A Distro (short for distribution) is a version of the Linux/Unix operating system bundled together. Which Distro the system administrator selects is largely dependent on the data center hosting the box and what they provide and support. This page provides some general info about the the currently supported distros and gives those who have a choice some more information to help make a decision.
Red Hat Enterprise Linux (RHEL)
When RedHat discontinued the RedHat Linux line it switched official support exclusively to Red Hat Enterprise Linux, RHEL is a COMMERCIAL product which means that you have to purchase it with a paid subscription. RHEL comes in several versions depending on your needs and budget. RHEL is designed to run web servers and is an excellent product if you are willing to pay for it. It is very stable and rock solid. Some DC’s do not charge extra for it and include the licensing fee with your server rental.
“CentOS is an Enterprise-class Linux Distribution derived from sources freely provided to the public by a prominent North American Enterprise Linux vendor. CentOS conforms fully with the upstream vendors redistribution policy and aims to be 100% binary compatible. (CentOS mainly changes packages to remove upstream vendor branding and artwork.) CentOS is free.” (from the CentOS website).
Why doesn’t the newest version of InterWorx always support the newest versions of all supported distros?
Support for major updates for supported distros is not as easy as simply installing InterWorx on a box running the new version, testing and tweaking as necessary. When a new InterWorx version is being finalized, making sure the new version works on all supported distros is more of a priority for the developers than adding new distro support.

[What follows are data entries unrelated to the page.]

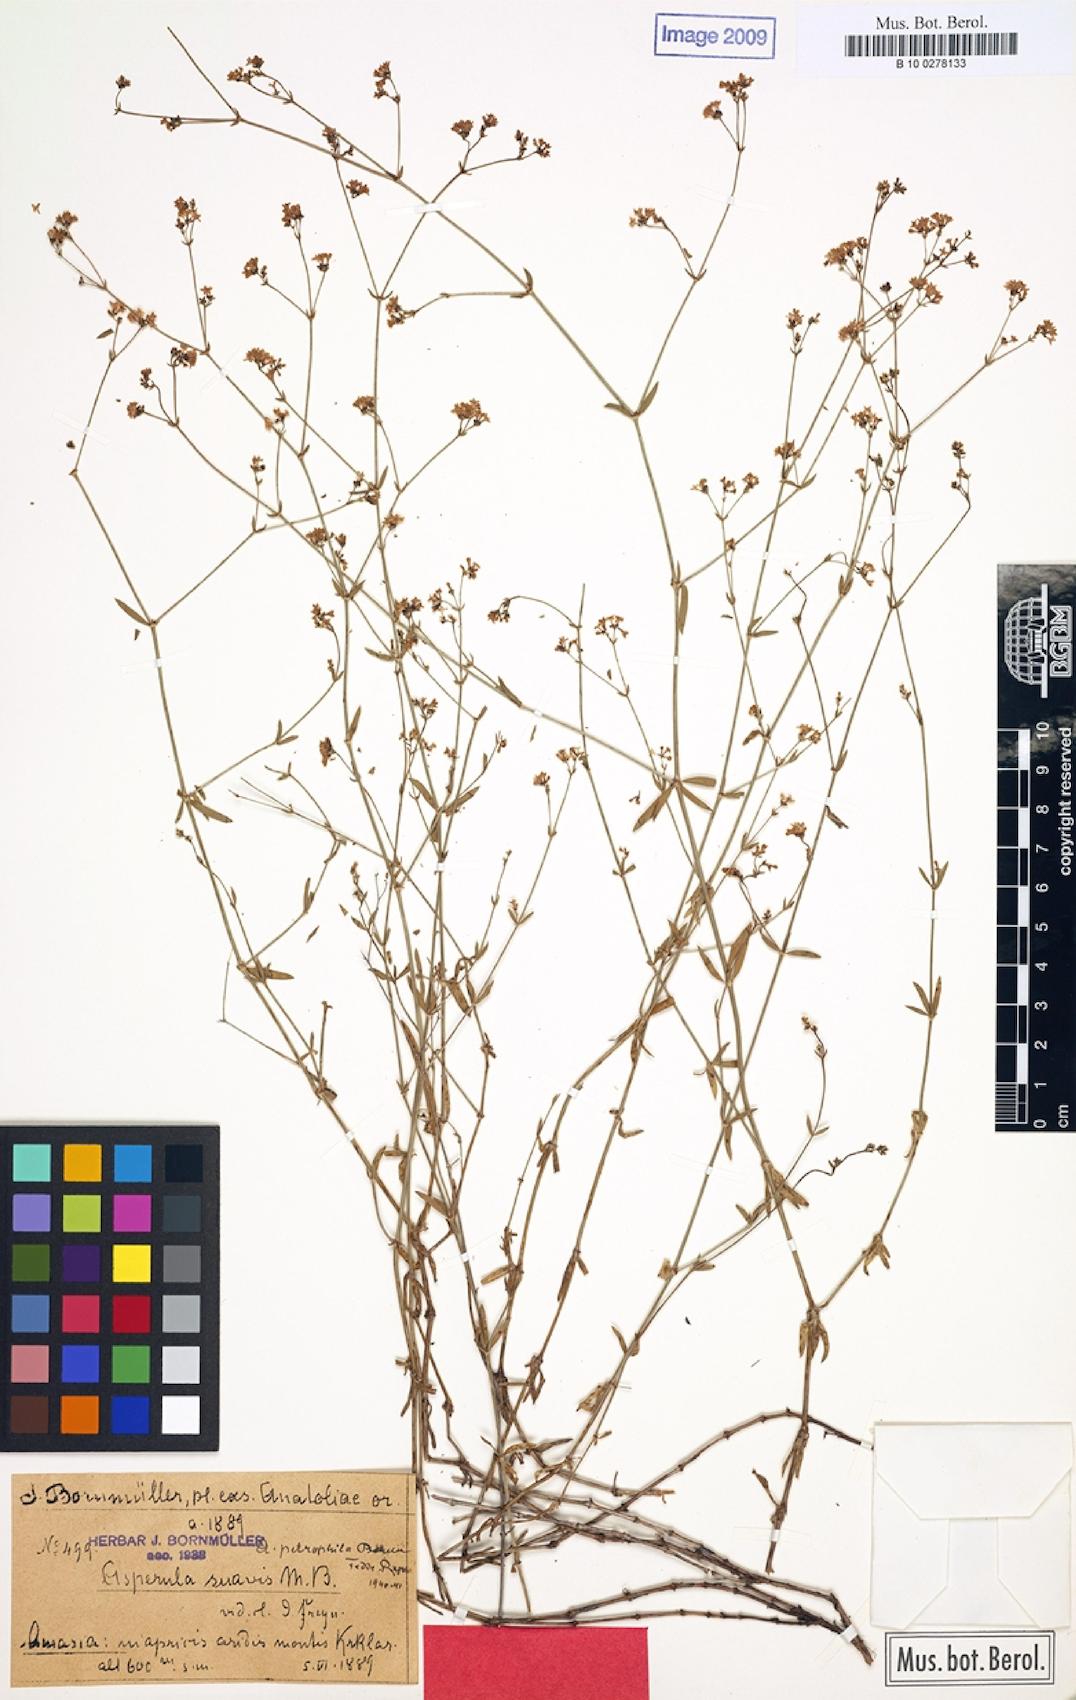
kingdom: Plantae
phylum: Tracheophyta
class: Magnoliopsida
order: Gentianales
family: Rubiaceae
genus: Asperula
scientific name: Asperula suavis
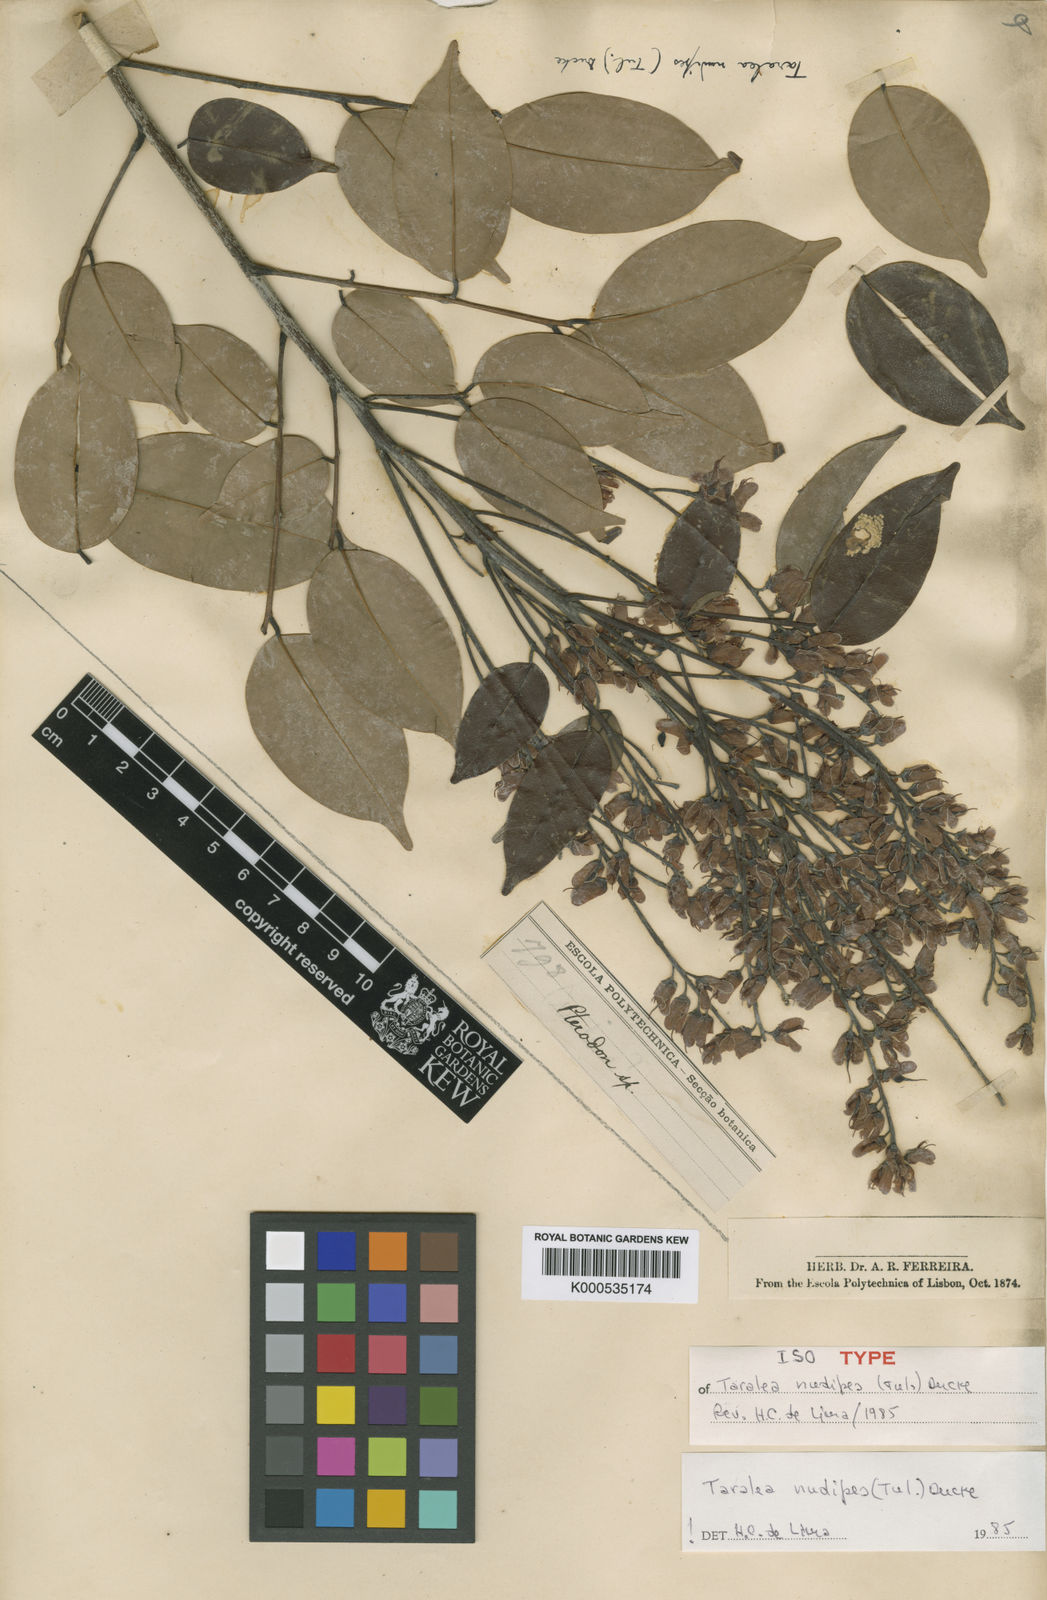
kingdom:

Why does it take so long for new major releases of supported distros to be supported?
Support for major updates for supported distros is not as easy as simply installing InterWorx on a box, running the new version, testing and tweaking as necessary. InterWorx depends on a number of customized packages to run properly, such as
djbdns, etc. (Run
rpm -qa | grep iworx on your system for a list of the ones you have installed on your box).

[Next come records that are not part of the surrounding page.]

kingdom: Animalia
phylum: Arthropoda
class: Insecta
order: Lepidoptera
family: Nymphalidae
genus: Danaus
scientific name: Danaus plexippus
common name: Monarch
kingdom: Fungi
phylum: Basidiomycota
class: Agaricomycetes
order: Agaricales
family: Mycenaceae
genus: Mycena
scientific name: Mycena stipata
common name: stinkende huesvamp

For each major release, the source code must be acquired, the necessary (generally minor) changes made, and the rpms created. Then they must be extensively tested and tweaked before they can officially be considered supported. In some cases changes to InterWorx itself must be made but at the same time the developers need to make sure that these changes do not break anything on one of the other supported distros because the core InterWorx rpm’s are not distro specific.

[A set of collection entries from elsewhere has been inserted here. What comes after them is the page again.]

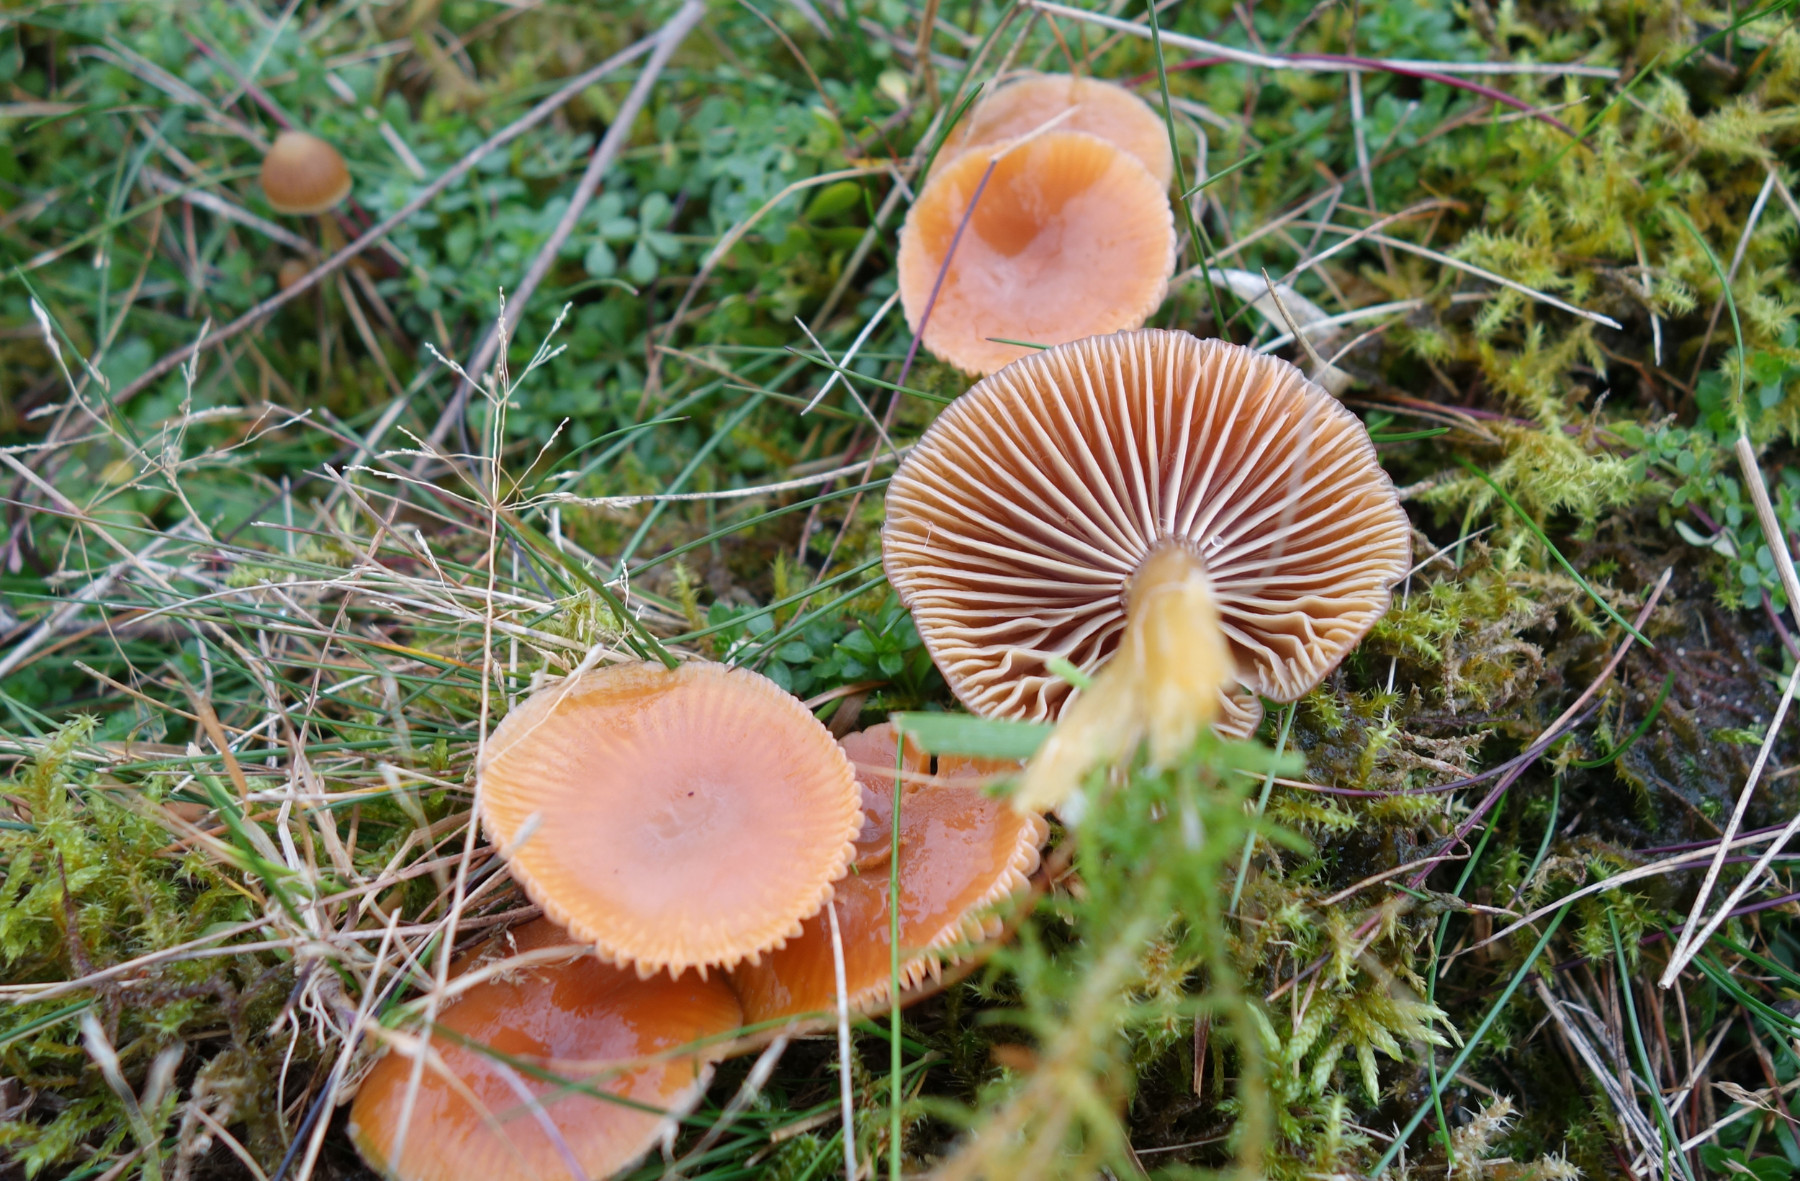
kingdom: Fungi
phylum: Basidiomycota
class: Agaricomycetes
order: Agaricales
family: Hygrophoraceae
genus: Gliophorus
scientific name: Gliophorus laetus
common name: brusk-vokshat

What other distros do you intend to support?
The speed at which we support these Distributions is based on the demand. Most major hosting companies seem to prefer RPM-based distributions such as Red Hat EL and CentOS so for now our focus is primarily concerned with those.
I’m running CentOS, but my rpm’s all say RHEL. What’s up?
CentOS is a clone of RHEL and the two are 100% binary compatible. What that means is that RPM’s created for RHEL work on CentOS and vice versa. CentOS rpm’s even incorporate the rhel into the filenames. Our CentOS rpm repository is actually a symlink to our RHEL repository on the updates server.